Thu Jan 19 06:28:03 EST 2006

John Meacham wrote:
> On Wed, Jan 18, 2006 at 08:54:43PM +0300, Bulat Ziganshin wrote:
>> sorry, with the "gcc -O3 -ffast-math -fstrict-aliasing -funroll-loops"
>> the C version is 50 times faster than best Haskell one... it's the
>> loop from C version:
> 
> I believe something similar to what I noted here is the culprit:
> http://www.haskell.org//pipermail/glasgow-haskell-users/2005-October/009174.html
> 
> it is fixable, but not without modifying ghc.

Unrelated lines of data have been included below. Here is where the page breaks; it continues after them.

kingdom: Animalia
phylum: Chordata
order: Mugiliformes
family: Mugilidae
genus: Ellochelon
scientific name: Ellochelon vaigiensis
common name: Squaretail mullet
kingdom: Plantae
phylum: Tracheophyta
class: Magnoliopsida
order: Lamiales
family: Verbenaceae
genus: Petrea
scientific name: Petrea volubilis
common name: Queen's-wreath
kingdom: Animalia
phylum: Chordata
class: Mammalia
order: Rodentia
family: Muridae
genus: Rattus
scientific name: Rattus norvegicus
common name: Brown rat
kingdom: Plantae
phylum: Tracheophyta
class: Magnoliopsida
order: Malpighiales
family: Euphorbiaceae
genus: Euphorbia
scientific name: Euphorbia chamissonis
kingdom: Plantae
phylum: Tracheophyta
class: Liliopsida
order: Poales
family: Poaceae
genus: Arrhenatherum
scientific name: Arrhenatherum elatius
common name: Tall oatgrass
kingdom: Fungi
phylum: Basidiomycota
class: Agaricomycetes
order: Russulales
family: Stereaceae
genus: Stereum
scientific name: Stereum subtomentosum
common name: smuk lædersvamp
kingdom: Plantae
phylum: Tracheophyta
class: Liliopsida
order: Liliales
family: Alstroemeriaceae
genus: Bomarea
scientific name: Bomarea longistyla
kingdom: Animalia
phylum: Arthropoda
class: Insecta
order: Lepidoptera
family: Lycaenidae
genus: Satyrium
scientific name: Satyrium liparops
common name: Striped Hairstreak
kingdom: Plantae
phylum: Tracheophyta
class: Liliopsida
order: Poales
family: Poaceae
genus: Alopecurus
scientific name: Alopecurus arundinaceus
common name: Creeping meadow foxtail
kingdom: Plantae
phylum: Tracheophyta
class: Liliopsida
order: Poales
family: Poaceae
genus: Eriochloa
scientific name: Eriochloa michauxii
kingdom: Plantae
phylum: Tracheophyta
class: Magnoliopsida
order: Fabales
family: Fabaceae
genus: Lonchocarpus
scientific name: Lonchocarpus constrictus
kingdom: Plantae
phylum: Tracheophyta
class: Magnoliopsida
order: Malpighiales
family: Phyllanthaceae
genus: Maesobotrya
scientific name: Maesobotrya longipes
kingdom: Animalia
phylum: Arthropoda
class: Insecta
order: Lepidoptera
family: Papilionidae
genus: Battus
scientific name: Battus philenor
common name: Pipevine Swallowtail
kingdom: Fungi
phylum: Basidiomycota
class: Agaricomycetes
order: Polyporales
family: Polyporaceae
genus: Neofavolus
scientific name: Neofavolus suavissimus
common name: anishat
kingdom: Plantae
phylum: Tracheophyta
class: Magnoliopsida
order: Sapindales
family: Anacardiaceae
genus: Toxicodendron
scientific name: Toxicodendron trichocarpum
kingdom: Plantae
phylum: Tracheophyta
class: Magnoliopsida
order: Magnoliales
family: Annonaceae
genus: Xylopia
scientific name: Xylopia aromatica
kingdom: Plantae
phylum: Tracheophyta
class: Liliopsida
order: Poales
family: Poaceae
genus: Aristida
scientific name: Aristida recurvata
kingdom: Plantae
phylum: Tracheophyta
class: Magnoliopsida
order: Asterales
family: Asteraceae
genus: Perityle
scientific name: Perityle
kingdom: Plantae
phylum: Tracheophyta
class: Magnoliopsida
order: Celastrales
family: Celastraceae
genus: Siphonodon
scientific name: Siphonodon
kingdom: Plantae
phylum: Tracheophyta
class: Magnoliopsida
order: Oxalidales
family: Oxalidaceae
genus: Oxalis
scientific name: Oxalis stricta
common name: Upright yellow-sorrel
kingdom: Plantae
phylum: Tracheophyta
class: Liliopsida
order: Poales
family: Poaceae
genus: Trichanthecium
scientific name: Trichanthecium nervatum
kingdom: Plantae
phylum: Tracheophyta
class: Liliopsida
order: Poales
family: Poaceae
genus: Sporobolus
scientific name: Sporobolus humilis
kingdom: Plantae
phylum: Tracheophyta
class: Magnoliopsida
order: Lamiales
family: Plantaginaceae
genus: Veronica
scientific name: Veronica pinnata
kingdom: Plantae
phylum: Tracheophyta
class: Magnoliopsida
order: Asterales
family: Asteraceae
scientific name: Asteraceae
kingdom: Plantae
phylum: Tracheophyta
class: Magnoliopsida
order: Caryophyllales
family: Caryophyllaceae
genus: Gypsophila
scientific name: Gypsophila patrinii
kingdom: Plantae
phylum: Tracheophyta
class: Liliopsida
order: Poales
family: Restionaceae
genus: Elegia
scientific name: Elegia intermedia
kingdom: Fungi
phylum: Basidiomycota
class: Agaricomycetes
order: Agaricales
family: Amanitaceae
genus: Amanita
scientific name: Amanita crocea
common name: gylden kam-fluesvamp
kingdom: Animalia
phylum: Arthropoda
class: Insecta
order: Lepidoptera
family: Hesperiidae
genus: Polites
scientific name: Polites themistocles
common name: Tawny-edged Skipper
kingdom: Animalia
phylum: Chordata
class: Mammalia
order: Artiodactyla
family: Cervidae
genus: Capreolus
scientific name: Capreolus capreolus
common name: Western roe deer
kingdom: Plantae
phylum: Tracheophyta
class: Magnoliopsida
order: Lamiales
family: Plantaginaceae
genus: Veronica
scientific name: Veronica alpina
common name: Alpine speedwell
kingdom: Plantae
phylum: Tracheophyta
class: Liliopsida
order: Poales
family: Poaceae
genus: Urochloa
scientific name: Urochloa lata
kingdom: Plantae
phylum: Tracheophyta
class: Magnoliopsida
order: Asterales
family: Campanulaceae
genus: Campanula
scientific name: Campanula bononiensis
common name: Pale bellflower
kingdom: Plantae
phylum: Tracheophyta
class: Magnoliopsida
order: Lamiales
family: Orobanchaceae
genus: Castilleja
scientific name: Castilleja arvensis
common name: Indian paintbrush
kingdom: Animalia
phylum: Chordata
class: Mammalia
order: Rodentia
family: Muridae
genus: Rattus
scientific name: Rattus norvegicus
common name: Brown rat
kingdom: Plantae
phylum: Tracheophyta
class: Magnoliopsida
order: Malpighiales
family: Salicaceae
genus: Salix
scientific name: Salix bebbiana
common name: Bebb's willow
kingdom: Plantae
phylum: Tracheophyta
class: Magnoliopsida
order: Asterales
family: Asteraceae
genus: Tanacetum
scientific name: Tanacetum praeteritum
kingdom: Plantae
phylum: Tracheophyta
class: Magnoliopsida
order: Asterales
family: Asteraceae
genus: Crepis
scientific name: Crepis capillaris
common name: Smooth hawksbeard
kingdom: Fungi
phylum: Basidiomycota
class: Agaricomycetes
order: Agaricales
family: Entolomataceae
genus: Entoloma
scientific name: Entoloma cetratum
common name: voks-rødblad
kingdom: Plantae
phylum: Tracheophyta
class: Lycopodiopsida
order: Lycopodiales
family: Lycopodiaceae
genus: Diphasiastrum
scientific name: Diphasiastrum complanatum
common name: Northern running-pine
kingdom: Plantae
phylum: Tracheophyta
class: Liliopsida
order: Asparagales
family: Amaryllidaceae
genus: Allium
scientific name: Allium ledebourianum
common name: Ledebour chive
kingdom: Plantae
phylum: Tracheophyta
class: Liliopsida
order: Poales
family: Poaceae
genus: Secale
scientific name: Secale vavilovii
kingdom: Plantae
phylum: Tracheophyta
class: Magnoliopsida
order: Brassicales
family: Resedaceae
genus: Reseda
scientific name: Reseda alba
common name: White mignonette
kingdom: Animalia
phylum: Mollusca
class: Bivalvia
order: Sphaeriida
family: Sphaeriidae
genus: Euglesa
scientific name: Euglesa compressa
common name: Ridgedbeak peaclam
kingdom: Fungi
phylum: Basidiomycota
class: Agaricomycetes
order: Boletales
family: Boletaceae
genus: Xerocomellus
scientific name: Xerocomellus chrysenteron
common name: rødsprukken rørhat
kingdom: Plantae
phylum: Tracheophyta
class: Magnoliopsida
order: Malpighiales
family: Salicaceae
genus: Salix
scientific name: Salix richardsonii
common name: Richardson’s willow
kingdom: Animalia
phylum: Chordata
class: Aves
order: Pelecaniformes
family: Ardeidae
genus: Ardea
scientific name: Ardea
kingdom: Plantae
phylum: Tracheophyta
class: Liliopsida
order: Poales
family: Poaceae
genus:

Ah, I see what you mean by indirect jumps.  Those indirect jumps go away 
if you compile with -optc-O2 or -fasm, they're droppings left by 
inadequacies in gcc's standard -O optimisation.

Actually, -fasm does better by one instruction than gcc on this example:

.globl Test_zdwfac_info
Test_zdwfac_info:
	movq (%rbp),%rax
	cmpq $1,%rax
	jne .LcmO
	movq 8(%rbp),%r13
	addq $16,%rbp
	jmp *(%rbp)
.LcmO:
	leaq -1(%rax),%rcx
	imulq 8(%rbp),%rax
	movq %rax,8(%rbp)
	movq %rcx,(%rbp)
	jmp Test_zdwfac_info

vs. gcc -O2:

Test_zdwfac_info:
.text
         .align 8
         movq    (%rbp), %rdx
         cmpq    $1, %rdx
         je      .L6
.L3:
         movq    8(%rbp), %rax
         imulq   %rdx, %rax
         decq    %rdx
         movq    %rdx, (%rbp)
         movq    %rax, 8(%rbp)
         jmp     Test_zdwfac_info
         .p2align 4,,7
.L6:
         movq    8(%rbp), %r13
         addq    $16, %rbp
         jmp     *(%rbp)

We should probably reverse the sense of that branch, like gcc does.  The 
memory accesses are still there, of course.  Hopefully someday I'll get 
around to trying to use more registers on x86_64 again.

Cheers,
	Simon